Two results happen to pin the root cause of the change squarely on my shoulders. Yup, Jason changed that index to disallow page locks. I highlighted three different areas of interest in the results. The yellow and green indicate the DDL phase. One row for the start of the statement, and another row for the commit of that statement. The red highlight shows me the exact change that was made to this index. This is all very good info!
It really is great to have the smoking gun. If something is broke and it worked previously, it is essential to find the root cause. With a root cause under the belt, what needs to be done to fix the failure? That is a little bit easier that finding the root cause. That is, unless there is a technical reason for the index to no longer allow page locks (maybe that smoking gun is less of a smoking gun and more like baby spittle after all).
Here is how you fix the problem:
ALTER INDEX IX_SpecialOfferProduct_ProductID ON Sales.SpecialOfferProduct SET (ALLOW_PAGE_LOCKS = ON)
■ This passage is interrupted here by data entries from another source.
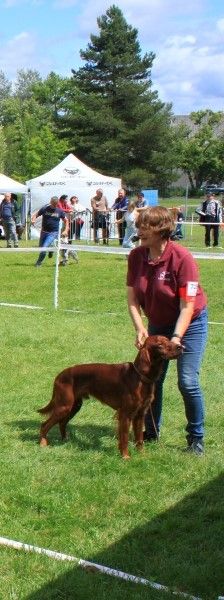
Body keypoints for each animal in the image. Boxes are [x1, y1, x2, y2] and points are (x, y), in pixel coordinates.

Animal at [38, 336, 182, 458]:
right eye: (160, 344)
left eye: (168, 339)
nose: (181, 346)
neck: (140, 377)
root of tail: (59, 375)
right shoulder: (125, 414)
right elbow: (124, 438)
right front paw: (125, 457)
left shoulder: (140, 415)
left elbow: (139, 438)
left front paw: (141, 455)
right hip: (64, 406)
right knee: (45, 424)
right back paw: (43, 443)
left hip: (74, 406)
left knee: (62, 423)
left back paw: (65, 440)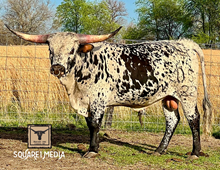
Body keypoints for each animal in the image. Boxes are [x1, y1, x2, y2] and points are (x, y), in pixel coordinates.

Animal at [5, 24, 211, 159]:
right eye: (50, 48)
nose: (57, 68)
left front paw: (92, 150)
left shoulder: (97, 101)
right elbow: (89, 124)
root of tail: (184, 43)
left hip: (187, 93)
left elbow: (95, 124)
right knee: (172, 120)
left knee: (193, 119)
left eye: (72, 49)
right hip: (168, 96)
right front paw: (93, 147)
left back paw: (194, 153)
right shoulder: (87, 102)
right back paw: (159, 150)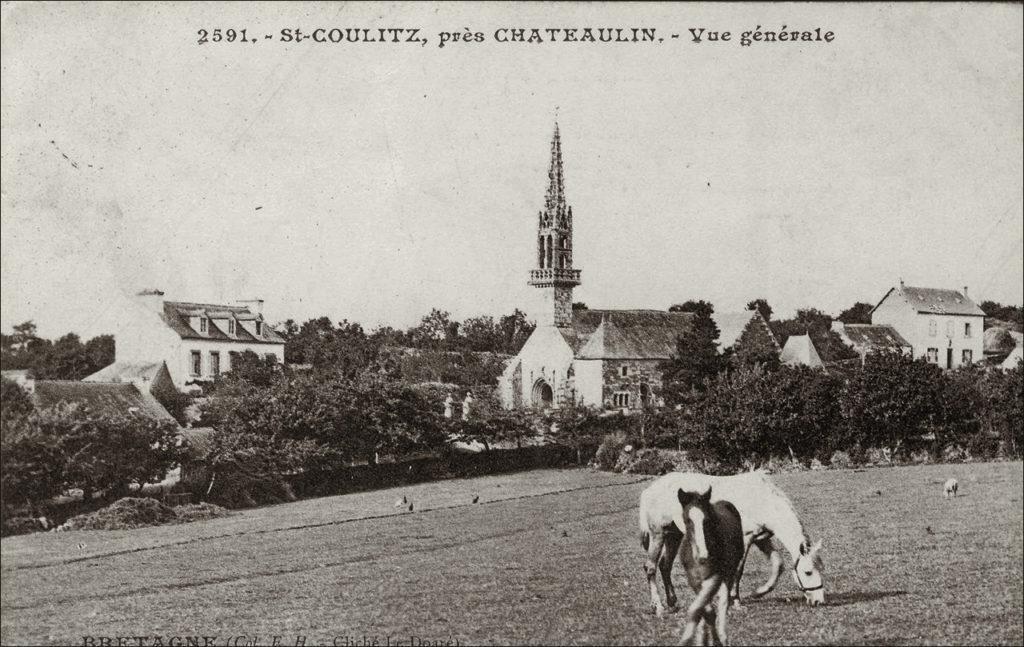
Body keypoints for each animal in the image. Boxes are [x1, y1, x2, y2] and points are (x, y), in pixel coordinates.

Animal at [638, 466, 823, 614]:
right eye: (808, 572)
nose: (818, 601)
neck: (762, 500)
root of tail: (649, 490)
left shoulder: (760, 538)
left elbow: (778, 564)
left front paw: (759, 592)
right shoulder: (745, 538)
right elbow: (738, 569)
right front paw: (736, 601)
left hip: (673, 535)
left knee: (665, 565)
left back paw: (672, 602)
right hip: (658, 534)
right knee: (651, 567)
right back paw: (658, 607)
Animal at [675, 487, 741, 642]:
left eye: (706, 520)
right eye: (687, 520)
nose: (703, 556)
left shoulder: (715, 577)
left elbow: (704, 609)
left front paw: (716, 640)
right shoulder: (693, 580)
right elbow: (704, 610)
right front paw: (703, 637)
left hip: (729, 572)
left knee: (724, 601)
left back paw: (723, 635)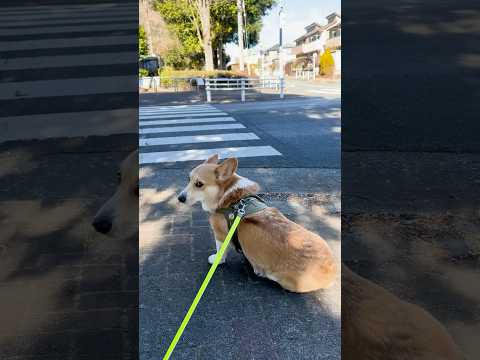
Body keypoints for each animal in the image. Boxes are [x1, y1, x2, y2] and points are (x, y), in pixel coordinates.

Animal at [177, 154, 338, 292]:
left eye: (199, 184)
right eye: (188, 179)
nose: (180, 198)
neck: (228, 197)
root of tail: (331, 270)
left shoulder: (220, 235)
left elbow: (220, 251)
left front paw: (217, 260)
The Extended Events session would be very noisy and capture every alter index statement, right? It should capture statements like the following, right?
ALTER INDEX IX_SpecialOfferProduct_ProductID ON Sales.SpecialOfferProduct REBUILD
ALTER INDEX IX_SpecialOfferProduct_ProductID ON Sales.SpecialOfferProduct REORGANIZE
ALTER INDEX IX_SpecialOfferProduct_ProductID ON Sales.SpecialOfferProduct REBUILD WITH (DATA_COMPRESSION = PAGE)
The answer to that question is: Yes, Yes, Yes. These statements are all captured due to the use of the ALTER statement. Here are the results of the XE session with all of these scripts having been executed:
If you want to audit when the indexes are changing and how they are changing, this will do just the trick. If there are a ton of changes, then be prepared for a deluge of information.